The Danish government continues to grapple with funding issues around the estimated $4.5 billion Fighter Replacement Program (FRP).
Progress in the FRP has also been complicated by rising development costs and technical problems relating to Lockheed Martin’s F-35 Lightning 11, which along with Boeing's F/A-18 Super Hornet and the Eurofighter consortium’s Typhoon, is one of three short-listed candidate aircraft in the Danish competition.
That the Ministry of Defense has seen three different ministers come and go in the past two years, with political oversight for the FRP moving from Nicolai Wammen to Carl Holst and to the present minister, Peter Christensen, has also been a contributing factor in extending the decision-making process.

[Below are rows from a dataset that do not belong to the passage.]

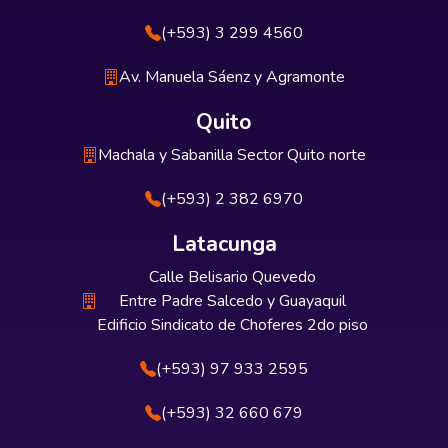
(+593) 3 299 4560
Av. Manuela Sáenz y Agramonte
Quito
Machala y Sabanilla Sector Quito norte
(+593) 2 382 6970
Latacunga
Calle Belisario Quevedo
Entre Padre Salcedo y Guayaquil
Edificio Sindicato de Choferes 2do piso
(+593) 97 933 2595
(+593) 32 660 679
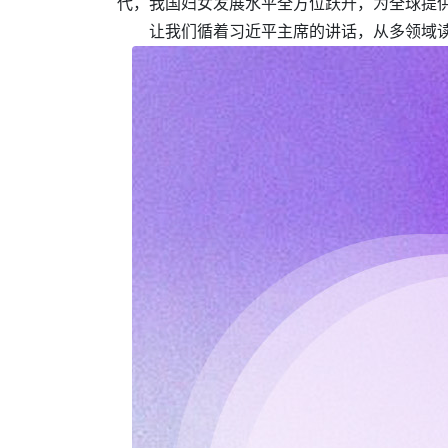
代，我国妇女发展水平全方位跃升，为全球提
让我们循着习近平主席的讲话，从多领域读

Christensen has told the Parliamentary Defense Committee (PDC) there will be no announcement on aircraft selection until all funding issues have been resolved and the government finalizes a finance plan.
This Danish government is set to announce a selection in the first quarter of 2016.
The three competitors have submitted bids for 24, 30 and 36 aircraft to the MoD's Project Office. Denmark had originally sought bids for up to 48 aircraft to replace the Danish Air Force’s aging F-16s.
However, economic uncertainty and tougher public spending cuts have reduced Denmark’s appetite for higher budgets and lowered its ambitions regarding the number of aircraft to be acquired.